• _BREVE ESERCIZIO 1_
Nel brano sul familismo amorale, riporta il passo che comincia con "In contrasto quindi" e prosegue fino a "pace di Banfield.", sostituendo "avidità" con "bramosia".

• _BRANO FORNITO_
>>>

Banfield trasse spunto dai suoi studi condotti sul campo nel corso di un viaggio nel Mezzogiorno d'Italia, più precisamente in Basilicata, e ipotizzò che certe comunità sarebbero arretrate perché la loro cultura presenta una concezione estremizzata dei legami familiari che va a scapito dell'interesse collettivo. Secondo lo studioso, gli individui agirebbero secondo una regola non scritta che li porterebbe a perseguire unicamente obiettivi di breve termine utili per la propria famiglia e non per la comunità, supponendo che tutti gli altri si comportino allo stesso modo. Dunque: “familismo” perché l'individuo mira solo all’interesse della propria famiglia nucleare e non a quello della collettività, che richiederebbe cooperazione tra non consanguinei; “a-morale” perché le categorie di bene e male si applicano alla sola cerchia familiare, e non agli altri individui della comunità. Un’a-moralità, quindi, che non avrebbe comunque nulla a che vedere con i comportamenti all’interno della famiglia, ma piuttosto con l'assenza di ethos comunitario, ovvero di relazioni sociali etiche tra le famiglie e gli individui all'esterno di esse.
Ebbene, Angela Amoroso, invece, riscontra nel tessuto sociale evocato dai nostri centenari evidenti tracce di coraggio, speranza e pazienza nell’ottica, sì, di vivere il presente, ma soprattutto per costruire il futuro giorno per giorno, come a onorare in ogni occasione una sorta di giuramento di fedeltà alla propria identità, anche nelle situazioni difficili.
In contrasto quindi con l’idea di Banfield di una comunità arretrata e ferma, Angela ricava dalla sua analisi l’immagine di “un popolo impegnato non tanto a salire, quanto a camminare”. Il denaro in sé e il successo economico non sembrano essere stati i principali valori per i nostri centenari: c’è rispetto per il denaro come frutto del lavoro e c’è un diffuso senso del risparmio come promessa di miglioramento della qualità della vita, ma la ricerca non registra tracce di discordia per ragioni di interesse e nessuno mitizza la ricchezza materiale o è preda di avidità di possesso come quella che si ritrova, ad esempio, nell’ossessione per “la roba” di Giovanni Verga. Sul piano sociale, poi, le relazioni etiche esistono eccome, e sono testimoniate dai numerosi racconti di casi di solidarietà, per buona pace di Banfield.

La vecchiaia
Molto interessante è anche il rapporto con l’avanzare dell’età: per la totalità del campione degli intervistati gli anni sono trascorsi in modo assolutamente naturale. Dai racconti non traspare nessuno di quei segnali traumatici tipo l’emarginazione, l’abbandono o lo svuotamento del proprio ruolo, purtroppo tipici presso gli anziani di altre società, in particolare quelle più urbanizzate. La comunità paesana sembra contribuire a mantenere alta l’autostima e, quindi, ad “amarsi” per ciò che si è: vecchi, e a guardare con indulgenza ai segni visibili del tempo che trascorre, un atteggiamento davvero in antitesi rispetto all’ideologia che ci considera “adeguati” solo finché consumiamo.

<<<

• _DATI MOSTRATI_
>>>

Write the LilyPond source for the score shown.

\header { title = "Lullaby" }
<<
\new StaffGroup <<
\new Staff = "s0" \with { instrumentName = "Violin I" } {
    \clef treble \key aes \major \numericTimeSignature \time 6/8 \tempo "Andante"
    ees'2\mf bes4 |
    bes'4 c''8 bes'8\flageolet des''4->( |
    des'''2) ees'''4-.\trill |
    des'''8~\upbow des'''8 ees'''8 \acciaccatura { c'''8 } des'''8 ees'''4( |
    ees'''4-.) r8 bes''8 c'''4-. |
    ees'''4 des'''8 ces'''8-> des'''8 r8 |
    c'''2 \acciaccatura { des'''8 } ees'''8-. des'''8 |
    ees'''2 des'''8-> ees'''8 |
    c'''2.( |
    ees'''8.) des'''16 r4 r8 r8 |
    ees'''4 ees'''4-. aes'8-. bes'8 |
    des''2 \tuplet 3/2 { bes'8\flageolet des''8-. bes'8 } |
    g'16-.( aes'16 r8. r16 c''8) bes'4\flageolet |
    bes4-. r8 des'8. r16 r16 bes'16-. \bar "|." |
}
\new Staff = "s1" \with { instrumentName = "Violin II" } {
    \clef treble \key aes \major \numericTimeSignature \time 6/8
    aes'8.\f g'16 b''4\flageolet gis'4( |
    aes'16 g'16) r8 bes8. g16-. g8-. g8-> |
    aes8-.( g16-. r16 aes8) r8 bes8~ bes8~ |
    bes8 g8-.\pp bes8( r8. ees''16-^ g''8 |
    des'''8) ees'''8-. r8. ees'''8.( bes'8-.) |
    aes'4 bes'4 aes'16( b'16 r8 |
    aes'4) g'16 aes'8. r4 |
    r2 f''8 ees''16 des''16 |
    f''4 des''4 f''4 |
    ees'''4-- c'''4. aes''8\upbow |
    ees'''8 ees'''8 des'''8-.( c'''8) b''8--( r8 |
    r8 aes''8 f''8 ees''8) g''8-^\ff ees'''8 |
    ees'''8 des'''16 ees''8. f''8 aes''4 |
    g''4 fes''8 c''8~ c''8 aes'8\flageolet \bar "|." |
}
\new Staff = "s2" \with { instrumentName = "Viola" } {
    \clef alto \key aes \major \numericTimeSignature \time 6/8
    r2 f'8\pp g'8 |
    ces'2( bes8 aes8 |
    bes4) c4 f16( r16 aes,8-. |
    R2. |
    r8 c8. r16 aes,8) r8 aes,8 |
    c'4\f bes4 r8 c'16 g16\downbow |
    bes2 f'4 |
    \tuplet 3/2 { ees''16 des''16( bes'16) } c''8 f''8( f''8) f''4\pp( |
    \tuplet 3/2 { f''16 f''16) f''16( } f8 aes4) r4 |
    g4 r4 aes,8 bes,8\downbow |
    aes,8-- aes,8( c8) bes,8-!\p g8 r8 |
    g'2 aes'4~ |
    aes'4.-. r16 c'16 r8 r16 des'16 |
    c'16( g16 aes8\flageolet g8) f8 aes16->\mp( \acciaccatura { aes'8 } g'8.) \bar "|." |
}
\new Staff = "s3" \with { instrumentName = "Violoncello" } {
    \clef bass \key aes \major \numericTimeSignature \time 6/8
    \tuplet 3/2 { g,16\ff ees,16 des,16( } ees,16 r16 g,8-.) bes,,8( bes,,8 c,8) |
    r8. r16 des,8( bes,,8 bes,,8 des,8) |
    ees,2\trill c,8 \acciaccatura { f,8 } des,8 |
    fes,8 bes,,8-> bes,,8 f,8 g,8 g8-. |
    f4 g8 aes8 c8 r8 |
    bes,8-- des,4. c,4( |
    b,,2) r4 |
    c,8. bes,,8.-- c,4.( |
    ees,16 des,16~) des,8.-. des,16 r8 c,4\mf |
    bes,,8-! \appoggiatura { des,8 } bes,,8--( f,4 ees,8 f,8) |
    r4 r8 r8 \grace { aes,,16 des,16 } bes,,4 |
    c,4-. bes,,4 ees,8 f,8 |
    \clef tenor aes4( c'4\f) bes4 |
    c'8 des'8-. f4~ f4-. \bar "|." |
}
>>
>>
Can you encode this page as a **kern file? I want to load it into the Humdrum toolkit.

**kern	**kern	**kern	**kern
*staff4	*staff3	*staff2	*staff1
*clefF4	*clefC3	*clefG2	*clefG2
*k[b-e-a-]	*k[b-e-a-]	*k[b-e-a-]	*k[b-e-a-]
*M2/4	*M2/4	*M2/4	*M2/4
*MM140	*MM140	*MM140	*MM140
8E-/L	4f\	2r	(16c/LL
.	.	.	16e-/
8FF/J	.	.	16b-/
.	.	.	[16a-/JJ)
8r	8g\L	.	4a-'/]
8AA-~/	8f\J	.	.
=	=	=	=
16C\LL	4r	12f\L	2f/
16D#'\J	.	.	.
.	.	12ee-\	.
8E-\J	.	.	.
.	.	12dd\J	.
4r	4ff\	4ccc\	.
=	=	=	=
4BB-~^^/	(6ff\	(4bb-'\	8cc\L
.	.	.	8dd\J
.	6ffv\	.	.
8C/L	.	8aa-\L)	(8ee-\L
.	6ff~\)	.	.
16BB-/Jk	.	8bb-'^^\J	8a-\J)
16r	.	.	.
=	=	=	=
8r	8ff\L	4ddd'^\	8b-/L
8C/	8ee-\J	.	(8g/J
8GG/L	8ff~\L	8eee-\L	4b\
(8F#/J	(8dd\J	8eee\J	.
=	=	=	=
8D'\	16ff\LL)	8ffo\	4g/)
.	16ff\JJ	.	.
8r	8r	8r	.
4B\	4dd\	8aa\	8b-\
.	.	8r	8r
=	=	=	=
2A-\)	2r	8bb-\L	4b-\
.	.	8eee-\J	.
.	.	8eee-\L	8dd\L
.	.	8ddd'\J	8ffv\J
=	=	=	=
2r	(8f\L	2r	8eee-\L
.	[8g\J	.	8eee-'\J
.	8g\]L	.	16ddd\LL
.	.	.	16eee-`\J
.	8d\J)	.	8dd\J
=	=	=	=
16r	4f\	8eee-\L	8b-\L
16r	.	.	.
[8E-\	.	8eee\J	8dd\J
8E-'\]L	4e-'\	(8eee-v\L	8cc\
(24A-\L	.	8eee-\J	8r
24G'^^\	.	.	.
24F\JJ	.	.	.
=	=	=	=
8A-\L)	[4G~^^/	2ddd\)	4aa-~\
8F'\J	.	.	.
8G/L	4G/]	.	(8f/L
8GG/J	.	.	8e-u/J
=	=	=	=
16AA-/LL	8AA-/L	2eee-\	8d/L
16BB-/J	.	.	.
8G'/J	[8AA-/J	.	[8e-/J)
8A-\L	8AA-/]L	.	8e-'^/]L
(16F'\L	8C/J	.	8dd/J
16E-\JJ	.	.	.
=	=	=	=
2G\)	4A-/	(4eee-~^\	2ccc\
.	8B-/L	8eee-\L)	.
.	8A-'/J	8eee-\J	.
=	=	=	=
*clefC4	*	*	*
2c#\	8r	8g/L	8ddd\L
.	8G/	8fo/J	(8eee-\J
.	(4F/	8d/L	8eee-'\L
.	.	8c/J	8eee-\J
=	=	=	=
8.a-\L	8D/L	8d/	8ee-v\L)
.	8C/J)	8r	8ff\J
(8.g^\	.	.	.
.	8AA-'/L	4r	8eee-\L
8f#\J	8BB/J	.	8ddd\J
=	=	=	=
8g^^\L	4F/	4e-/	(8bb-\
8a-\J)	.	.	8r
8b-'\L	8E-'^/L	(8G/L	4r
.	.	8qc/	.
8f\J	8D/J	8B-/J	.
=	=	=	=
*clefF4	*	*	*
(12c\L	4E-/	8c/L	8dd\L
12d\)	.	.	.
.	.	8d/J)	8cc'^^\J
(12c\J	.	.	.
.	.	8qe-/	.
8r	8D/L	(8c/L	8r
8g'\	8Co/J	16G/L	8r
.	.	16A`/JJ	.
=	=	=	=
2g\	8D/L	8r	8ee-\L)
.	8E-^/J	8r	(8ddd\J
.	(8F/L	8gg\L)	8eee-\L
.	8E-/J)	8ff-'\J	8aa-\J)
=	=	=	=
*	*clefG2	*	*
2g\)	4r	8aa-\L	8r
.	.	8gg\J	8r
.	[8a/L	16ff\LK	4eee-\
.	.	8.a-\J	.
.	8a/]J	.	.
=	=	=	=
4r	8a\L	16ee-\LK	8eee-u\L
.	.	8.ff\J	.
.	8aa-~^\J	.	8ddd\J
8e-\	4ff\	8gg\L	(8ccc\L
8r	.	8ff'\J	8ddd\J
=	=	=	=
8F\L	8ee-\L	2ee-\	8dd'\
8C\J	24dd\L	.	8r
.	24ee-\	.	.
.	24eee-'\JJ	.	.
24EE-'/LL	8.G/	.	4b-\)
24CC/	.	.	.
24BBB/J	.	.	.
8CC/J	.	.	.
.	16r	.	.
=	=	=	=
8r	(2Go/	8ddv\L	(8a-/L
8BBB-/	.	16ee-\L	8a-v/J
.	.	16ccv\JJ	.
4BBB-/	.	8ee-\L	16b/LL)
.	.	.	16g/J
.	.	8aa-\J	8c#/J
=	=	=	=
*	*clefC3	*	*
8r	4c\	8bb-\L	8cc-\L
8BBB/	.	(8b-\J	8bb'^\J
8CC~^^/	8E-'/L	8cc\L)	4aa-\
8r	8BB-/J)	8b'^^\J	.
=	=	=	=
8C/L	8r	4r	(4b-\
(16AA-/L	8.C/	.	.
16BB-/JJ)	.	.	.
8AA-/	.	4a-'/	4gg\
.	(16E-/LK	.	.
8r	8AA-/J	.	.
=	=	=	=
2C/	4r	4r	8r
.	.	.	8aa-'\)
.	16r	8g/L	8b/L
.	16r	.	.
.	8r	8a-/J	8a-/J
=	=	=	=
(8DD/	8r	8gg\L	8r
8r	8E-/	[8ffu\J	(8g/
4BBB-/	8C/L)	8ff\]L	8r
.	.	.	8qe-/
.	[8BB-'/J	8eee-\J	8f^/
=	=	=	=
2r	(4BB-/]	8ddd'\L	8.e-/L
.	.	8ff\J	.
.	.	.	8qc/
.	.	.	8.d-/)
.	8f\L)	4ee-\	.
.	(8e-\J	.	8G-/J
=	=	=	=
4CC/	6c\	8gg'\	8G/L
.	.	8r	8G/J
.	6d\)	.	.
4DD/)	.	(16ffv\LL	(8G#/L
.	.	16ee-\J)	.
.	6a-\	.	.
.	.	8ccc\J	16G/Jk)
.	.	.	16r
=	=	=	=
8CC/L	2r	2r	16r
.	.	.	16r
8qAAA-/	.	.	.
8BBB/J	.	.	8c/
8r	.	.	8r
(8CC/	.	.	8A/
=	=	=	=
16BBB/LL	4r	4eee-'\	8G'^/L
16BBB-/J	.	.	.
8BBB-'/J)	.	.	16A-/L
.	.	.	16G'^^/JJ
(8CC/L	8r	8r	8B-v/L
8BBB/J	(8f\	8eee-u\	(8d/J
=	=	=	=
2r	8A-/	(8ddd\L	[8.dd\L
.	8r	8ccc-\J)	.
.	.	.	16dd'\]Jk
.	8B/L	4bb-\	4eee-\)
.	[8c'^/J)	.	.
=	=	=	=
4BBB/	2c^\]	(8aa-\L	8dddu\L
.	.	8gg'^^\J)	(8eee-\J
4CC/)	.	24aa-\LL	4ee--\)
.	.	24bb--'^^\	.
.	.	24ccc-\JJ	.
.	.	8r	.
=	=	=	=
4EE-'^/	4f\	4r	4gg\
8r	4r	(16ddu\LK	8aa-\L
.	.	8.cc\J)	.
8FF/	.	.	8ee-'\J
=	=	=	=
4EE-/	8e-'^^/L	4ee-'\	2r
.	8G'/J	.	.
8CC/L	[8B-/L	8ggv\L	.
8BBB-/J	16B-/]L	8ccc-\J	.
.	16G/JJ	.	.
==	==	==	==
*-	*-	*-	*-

<<<

• _BREVE ESERCIZIO 2_
Indica quante righe dei record contengono la stringa "numericTimeSignature". Rispondi solo con il numero.

• _RISPOSTA AL COMPITO 1_
In contrasto quindi con l’idea di Banfield di una comunità arretrata e ferma, Angela ricava dalla sua analisi l’immagine di “un popolo impegnato non tanto a salire, quanto a camminare”. Il denaro in sé e il successo economico non sembrano essere stati i principali valori per i nostri centenari: c’è rispetto per il denaro come frutto del lavoro e c’è un diffuso senso del risparmio come promessa di miglioramento della qualità della vita, ma la ricerca non registra tracce di discordia per ragioni di interesse e nessuno mitizza la ricchezza materiale o è preda di bramosia di possesso come quella che si ritrova, ad esempio, nell’ossessione per “la roba” di Giovanni Verga. Sul piano sociale, poi, le relazioni etiche esistono eccome, e sono testimoniate dai numerosi racconti di casi di solidarietà, per buona pace di Banfield.

• _RISPOSTA AL COMPITO 2_
4